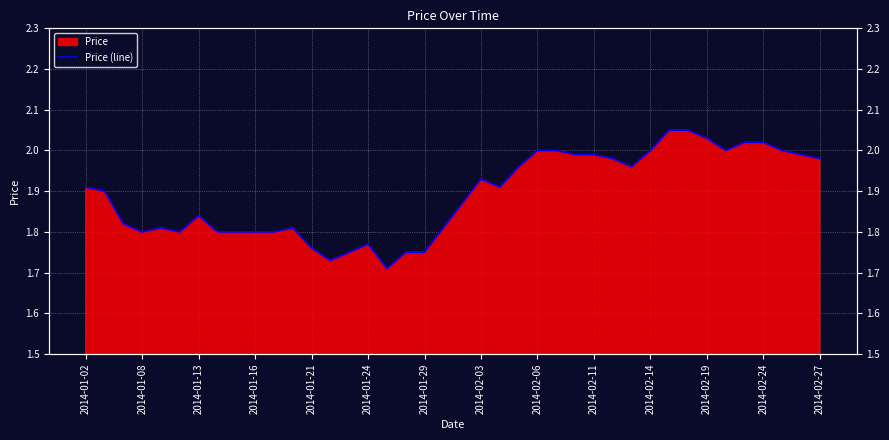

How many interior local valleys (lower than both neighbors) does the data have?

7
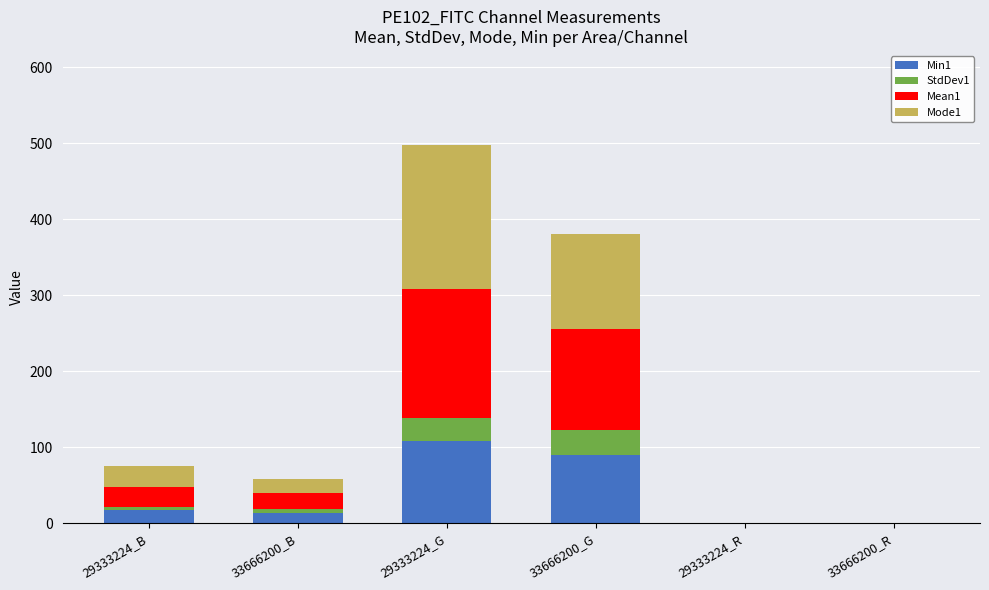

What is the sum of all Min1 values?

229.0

==

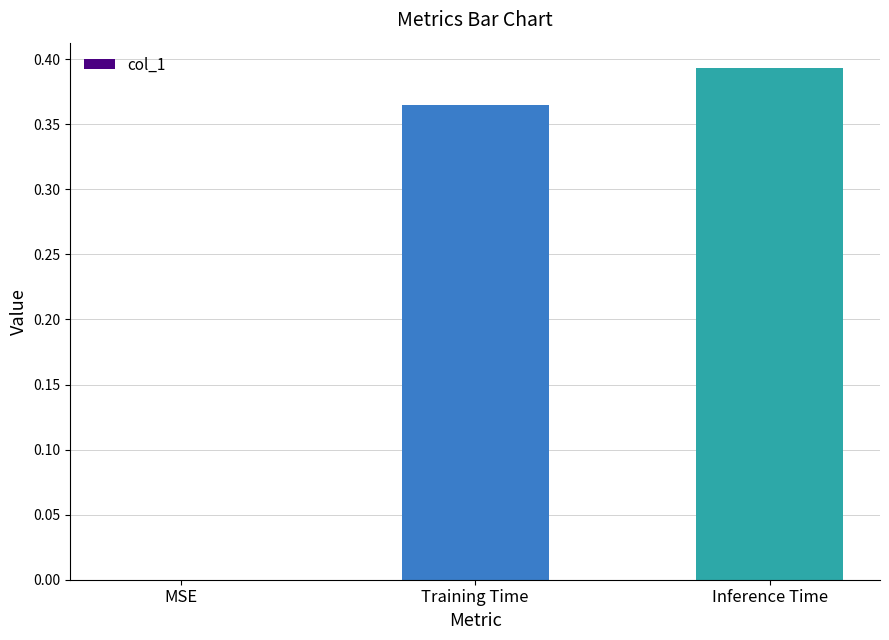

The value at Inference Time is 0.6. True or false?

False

§ **Directions**
Reproduce the data from the line with "How many interior" up to and including the line with "What is the sum of all Min1 values?", leaving out the pictures.

§ **Result for this exercise**
How many interior local valleys (lower than both neighbors) does the data have?

7

What is the sum of all Min1 values?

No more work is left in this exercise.